Metadata-Version: 2.4
Name: hg
Version: 0.0.8
Summary: Homogenous Groups (Duplication detection, Frequent Itemsets, etc.)
Project-URL: Homepage, https://github.com/thorwhalen/hg
Author: Thor Whalen
License: MIT
License-File: LICENSE
Requires-Python: >=3.10
Provides-Extra: dev
Requires-Dist: pytest-cov>=4.0; extra == 'dev'
Requires-Dist: pytest>=7.0; extra == 'dev'
Requires-Dist: ruff>=0.1.0; extra == 'dev'
Provides-Extra: docs
Requires-Dist: sphinx-rtd-theme>=1.0; extra == 'docs'
Requires-Dist: sphinx>=6.0; extra == 'docs'
Description-Content-Type: text/markdown

# hg

Homogenous Groups — find items that recur together.

To install: `pip install hg`

`hg` bundles two complementary ways of discovering repeated structure in data,
with no third-party dependencies (pure standard library):

- **Duplication detection** — find and remove the largest repeated *contiguous*
  blocks in an ordered sequence (e.g. repeated line-blocks in text).
- **Frequent-itemset mining** — find sets of items that *co-occur* across
  transactions, optionally weighted by a per-transaction value.

## Duplication detection

The simplest case — de-duplicate repeated line-blocks in text, keeping the first
occurrence:

```python
>>> from hg import deduplicate_string_lines
>>> text = "A\nB\nC\nA\nB\nC\nD"
>>> final_text, removed = deduplicate_string_lines(text, min_block_size=3)
>>> print(final_text)
A
B
C
D
>>> removed
[RemovedBlock(removed_start=3, length=3, block_items=['A', 'B', 'C'])]

```

The same works on any sequence of items via `deduplicate_sequence` (or the
reusable `BlockDeduplicator`), with an optional `key` to control how items are
compared:

```python
>>> from hg import deduplicate_sequence
>>> deduped, removed = deduplicate_sequence([1, 2, 1, 2, 3], min_block_size=2)
>>> deduped
[1, 2, 3]

```

`min_block_size` is the smallest repeated run to detect; detected blocks are
then greedily extended to the largest repeated run.
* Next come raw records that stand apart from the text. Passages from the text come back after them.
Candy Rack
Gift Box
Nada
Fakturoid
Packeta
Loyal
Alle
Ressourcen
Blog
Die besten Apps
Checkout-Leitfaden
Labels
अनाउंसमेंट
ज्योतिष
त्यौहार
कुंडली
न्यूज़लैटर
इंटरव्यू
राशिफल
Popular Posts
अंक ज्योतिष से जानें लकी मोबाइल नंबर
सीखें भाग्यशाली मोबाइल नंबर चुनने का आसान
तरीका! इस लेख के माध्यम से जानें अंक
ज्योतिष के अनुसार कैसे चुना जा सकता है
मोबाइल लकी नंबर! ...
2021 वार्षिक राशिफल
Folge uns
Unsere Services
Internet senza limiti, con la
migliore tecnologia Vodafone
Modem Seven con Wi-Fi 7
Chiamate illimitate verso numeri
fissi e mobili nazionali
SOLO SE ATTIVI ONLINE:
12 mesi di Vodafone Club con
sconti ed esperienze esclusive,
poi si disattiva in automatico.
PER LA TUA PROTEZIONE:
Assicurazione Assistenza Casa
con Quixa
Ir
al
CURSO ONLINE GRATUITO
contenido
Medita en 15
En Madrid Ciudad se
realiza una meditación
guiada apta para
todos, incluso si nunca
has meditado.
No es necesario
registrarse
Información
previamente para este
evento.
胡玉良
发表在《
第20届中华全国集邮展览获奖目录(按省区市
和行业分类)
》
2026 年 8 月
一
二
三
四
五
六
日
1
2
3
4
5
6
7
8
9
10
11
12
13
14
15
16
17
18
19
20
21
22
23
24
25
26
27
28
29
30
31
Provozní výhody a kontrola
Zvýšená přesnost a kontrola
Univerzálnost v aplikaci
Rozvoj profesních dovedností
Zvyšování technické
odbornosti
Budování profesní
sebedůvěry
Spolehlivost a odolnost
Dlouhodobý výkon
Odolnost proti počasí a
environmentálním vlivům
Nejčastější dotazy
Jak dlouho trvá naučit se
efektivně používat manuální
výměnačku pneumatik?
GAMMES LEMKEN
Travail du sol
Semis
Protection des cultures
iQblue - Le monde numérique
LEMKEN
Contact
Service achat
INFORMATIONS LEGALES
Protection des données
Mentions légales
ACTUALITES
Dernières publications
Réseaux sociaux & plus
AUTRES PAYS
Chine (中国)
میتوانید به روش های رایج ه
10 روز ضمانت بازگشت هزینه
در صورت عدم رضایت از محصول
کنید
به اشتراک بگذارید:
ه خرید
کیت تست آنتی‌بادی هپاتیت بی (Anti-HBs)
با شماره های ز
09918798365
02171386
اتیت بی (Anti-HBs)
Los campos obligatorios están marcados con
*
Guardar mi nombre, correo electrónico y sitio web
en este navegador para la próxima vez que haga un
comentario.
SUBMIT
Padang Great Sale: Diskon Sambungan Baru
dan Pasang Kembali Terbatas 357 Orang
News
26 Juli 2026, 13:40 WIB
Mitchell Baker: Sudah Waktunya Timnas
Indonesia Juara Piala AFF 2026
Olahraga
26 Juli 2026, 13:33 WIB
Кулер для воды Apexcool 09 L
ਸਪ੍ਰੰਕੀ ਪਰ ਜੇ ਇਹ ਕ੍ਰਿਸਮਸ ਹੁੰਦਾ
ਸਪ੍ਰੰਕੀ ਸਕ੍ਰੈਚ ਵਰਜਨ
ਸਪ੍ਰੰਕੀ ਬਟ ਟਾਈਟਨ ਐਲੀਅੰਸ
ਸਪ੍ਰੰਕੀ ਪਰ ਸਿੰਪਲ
## Frequent-itemset mining

Find sets of items that appear together in at least `minimum_support`
transactions:

```python
>>> from hg import find_frequent_itemsets
>>> transactions = [
...     ['bread', 'milk'],
...     ['bread', 'milk', 'eggs'],
...     ['milk', 'eggs'],
...     ['bread', 'butter'],
... ]
>>> for itemset in sorted(
...     find_frequent_itemsets(transactions, minimum_support=2),
...     key=lambda it: (-it.support, sorted(it.items)),
... ):
...     print(sorted(itemset.items), itemset.support)
['bread'] 3
['milk'] 3
['bread', 'milk'] 2
['eggs'] 2
['eggs', 'milk'] 2

```

### Value-weighted itemsets

The distinguishing feature: pass `transaction_values` to accumulate an arbitrary
per-transaction quantity (revenue, duration, ...) alongside the count. Each
result is a `FrequentItemset(items, support, value)`:

```python
>>> prices = [4.0, 9.0, 5.0, 7.0]   # one value per transaction
>>> by_value = {
...     tuple(sorted(it.items)): it.value
...     for it in find_frequent_itemsets(
...         transactions, transaction_values=prices, minimum_support=2
...     )
... }
>>> by_value[('bread', 'milk')]     # baskets 0 (4.0) and 1 (9.0)
13.0

```

With no `transaction_values`, `value` simply equals `support`.

## When to use which

- Reach for **duplication detection** when *order matters* and you want to
  collapse repeated runs (deduping logs, transcripts, generated text).
- Reach for **frequent-itemset mining** when *co-occurrence* matters and order
  does not (market-basket analysis, tag/feature co-occurrence), especially when
  you want to weight occurrences by a value.